Though Helsinki and Stockholm are only about 250 miles apart as the crow flies, they're separated by the Baltic Sea. That means your options are to drive all around the Gulf of Bothnia—a 1,000-mile journey that takes over 20 hours of driving—or to have your vehicle ferried across the sea to Finland. The latter option takes half the amount of time, and for much of the trip, you can just relax on board the ship.

After leaving Stockholm, you'll head northeast toward the coastal town of Kapellskär and board your first ferry to the Finnish Äland Islands, a two-hour boat ride with prices starting at $16 to board with a vehicle. From there, take a scenic drive through the islands—a great place to break up your trip and spend the night—before arriving at Långnäs, where you'll board the second and final ferry to Turku, Finland. The second maritime leg takes about four and a half hours, and tickets start at $50 to board with a vehicle. Get back behind the wheel in the Turku, and drive the final two hours until you reach Helsinki.

Driving a car is for the adventurous who are looking to create an experience from the road trip. Assuming you break the trip up into two days, it's the most time-consuming and also the most expensive way to travel from Stockholm to Helsinki. However, few tourists make such an arduous trek, so you'll get to experience parts of both Sweden and Finland that few foreigners get to see.

What to See in Helsinki

Compared to it's more popular Nordic neighbors in Denmark and Sweden, Helsinki is one of Northern Europe's most underrated cities. The city itself is small enough to explore on foot, and the colorful tents of Market Square are full of vendors selling baked goods, produce, drinks, and local handicrafts.
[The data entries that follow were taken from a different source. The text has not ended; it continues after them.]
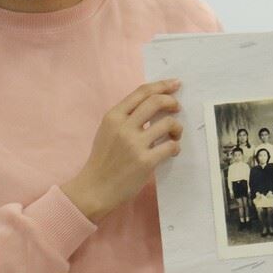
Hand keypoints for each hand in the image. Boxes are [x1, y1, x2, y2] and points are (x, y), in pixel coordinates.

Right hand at [62, 80, 182, 222]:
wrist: (95, 188)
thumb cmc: (103, 159)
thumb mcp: (107, 131)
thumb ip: (126, 117)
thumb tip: (153, 103)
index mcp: (113, 116)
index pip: (141, 92)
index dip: (162, 85)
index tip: (175, 84)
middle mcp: (123, 126)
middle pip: (156, 101)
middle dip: (172, 102)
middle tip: (177, 109)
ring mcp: (135, 144)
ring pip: (168, 123)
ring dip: (177, 127)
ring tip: (174, 135)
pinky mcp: (145, 161)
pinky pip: (171, 146)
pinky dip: (176, 146)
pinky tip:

After traversing the city and visiting its myriad churches, museums, and parks, take a day trip to the islands around Helsinki to experience Finland's natural beauty. The island of Seurasaari is especially popular, especially during the summer months with its open-air museum of a recreated rural Finnish town. Of course, no visit to Finland is complete without a visit to a sauna, and thankfully Helsinki has plenty to choose from. Try the historic Sauna Arla or the modern Kulttuurisauna, both excellent options for tourists interested in trying out this cultural practice.